**УСЛОВИЯ ЗАДАНИЙ:**
**1.** Переведите на английский язык предложение из текста о смерти Жданова: «Как бы то ни было, на „смену караула“ у постели больного уже не оставалось времени - 31 августа Жданов умер».
**2.** Продолжите текст о смерти Жданова, начав сразу после его последнего предложения.

Гипотеза. Кроме того, Сталин должен был (это простая логика, господа, так ведут себя в подобной ситуации все родственники и друзья пациентов) позаботиться об «альтернативном» обследовании больного. Тем более что к тому времени майор Белов успел рассказать об истории с «инфарктом» жене Жданова. Какова ее самая естественная реакция? Ну, то, что она поставила на уши весь санаторий - известно, а кроме? Естественно, позвонить Сталину. Мог узнать о врачебных разногласиях и сам больной. Как он должен был поступить? Учитывая характер Жданова, принялся всех успокаивать, тем более что после последнего приступа ему все равно был предписан строгий постельный режим. (Конец гипотезы.)
Как бы то ни было, на «смену караула» у постели больного уже не оставалось времени - 31 августа Жданов умер. Дальше следовало подождать результатов вскрытия. Если в качестве причины смерти указан инфаркт, значит, этим делом надлежит заниматься МГБ, и пусть Абакумов разбирается, что это - ошибка, халатность или злой умысел. Если инфаркта нет, стало быть, это сугубо медицинский скандал, и дело можно списывать в архив. Кстати, вспомним гипотезу Томсинского о том, что вскрытие на Валдае могло производиться по настоянию кого-то, кто хотел знать правду и не дать врачам времени подготовиться, чтобы ее скрыть. В таком случае, Егоров должен был получить от Поскребышева не разрешение провести вскрытие на Валдае, а указание это сделать.
Гипотеза. В этом есть логика - не дать времени Егорову сговориться с патологоанатомом. Теоретически они могли бы побеседовать в самолете, но практически с ними летели еще секретарь ЦК Кузнецов и первый секретарь Ленинградского обкома Попков, а самолетик был наверняка небольшой и шумный. Кузнецов присутствовал и на вскрытии, и если даже глазами на стол не смотрел (ибо зрелище не для всех) - то уж ушами-то все слышал. Как мы помним, патологоанатом как раз и определил инфаркт, но потом, уже побеседовав с Егоровым, сумел запутать этот факт среди медицинского текста, так что на заседании 6 сентября он не прозвучал.

**ИСХОДНЫЕ ДАННЫЕ:**

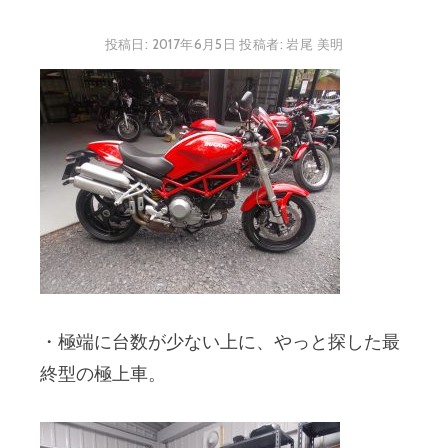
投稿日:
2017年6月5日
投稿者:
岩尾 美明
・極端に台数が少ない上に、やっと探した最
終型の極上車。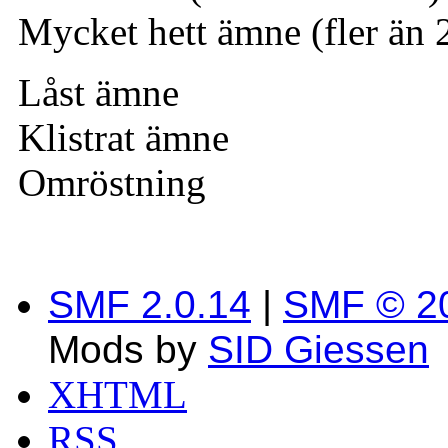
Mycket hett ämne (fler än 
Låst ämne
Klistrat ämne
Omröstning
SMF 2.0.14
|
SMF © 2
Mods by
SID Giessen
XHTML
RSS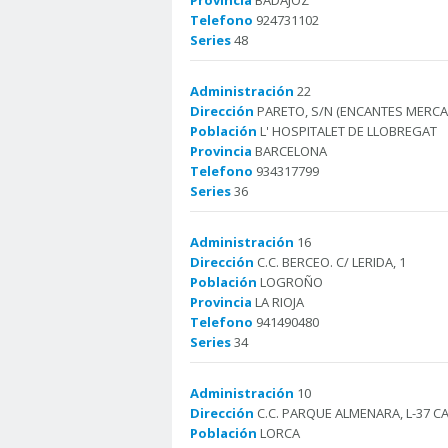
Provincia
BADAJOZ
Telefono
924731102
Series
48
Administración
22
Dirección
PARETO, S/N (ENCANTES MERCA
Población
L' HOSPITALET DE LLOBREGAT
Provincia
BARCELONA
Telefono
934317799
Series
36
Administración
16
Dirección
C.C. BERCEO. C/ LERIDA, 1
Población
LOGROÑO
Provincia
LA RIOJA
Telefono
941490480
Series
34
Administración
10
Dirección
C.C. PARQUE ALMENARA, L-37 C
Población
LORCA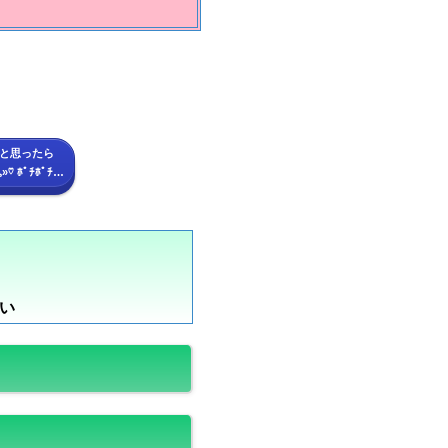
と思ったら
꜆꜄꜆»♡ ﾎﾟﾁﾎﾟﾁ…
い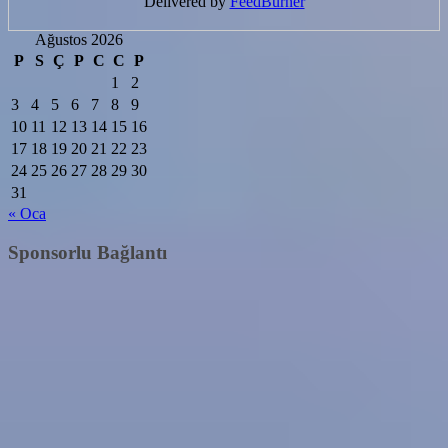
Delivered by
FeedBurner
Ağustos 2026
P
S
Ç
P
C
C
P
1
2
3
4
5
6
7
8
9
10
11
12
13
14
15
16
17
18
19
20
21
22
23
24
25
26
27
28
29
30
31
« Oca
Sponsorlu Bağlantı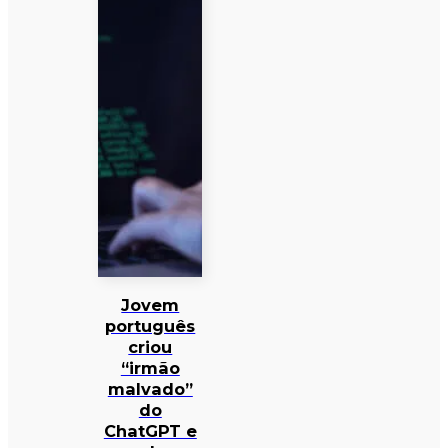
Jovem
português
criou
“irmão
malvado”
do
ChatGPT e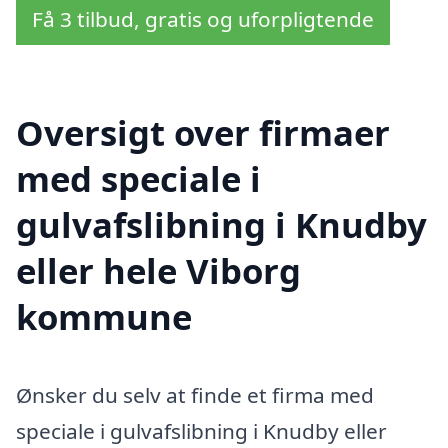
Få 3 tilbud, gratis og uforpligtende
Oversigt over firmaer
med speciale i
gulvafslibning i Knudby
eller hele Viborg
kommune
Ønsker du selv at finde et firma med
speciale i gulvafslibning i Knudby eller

**ОТВЕТЫ ПО ПОРЯДКУ:**
**1.** Be that as it may, there was no longer any time for a "changing of the guard" at the patient's bedside: Zhdanov died on August 31.

**2.**
Знал ли все эти прискорбные обстоятельства Сталин? А то! Не такая это сложная материя, чтобы в ней не разобраться. Почему он не применил никаких оргвыводов к Егорову и компании? А какие оргвыводы к ним можно было применить? Поставить на Лечсанупр другого халтурщика? А толку? Оставалось лишь надеяться, что эта история хоть как-то пугнет кремлевских медиков, отчего в оном заведении станет немножко больше порядка. И тогда ему был прямой смысл передать в Лечсанупр письмо Тимашук - именно с этой целью. (Конец гипотезы).
Но все равно следовало провести негласную проверку по линии МГБ. Скорее всего, в этом причина временного разрыва в событиях. Жданов умер 31 августа, а Егоров получил письмо Тимашук лишь 4 сентября. В чем причина задержки? Выходных дней в этом промежутке не наблюдалось, дело было «горячее». Только в одном: письмо проходило проверку по линии МГБ, проверка не выявила ничего подозрительного, и дальше оно отправилось… куда, кстати? Каким путем оно попало в Лечсанупр?
1. Существует версия, что письмо передал Егорову Власик, с которым они были приятелями и регулярно пили на даче. Но, во-первых, передать ему жалобу он не мог, ибо при этом рисковал головой. Максимум, что мог - так это сказать: мол, был такой сигнал. Но тогда что же получается: начальник Лечсанупра, которому начальник управления охраны выдал совершенно секретную информацию, в присутствии третьего лица сообщает это автору жалобы? Он что -МГБ вообще не боится?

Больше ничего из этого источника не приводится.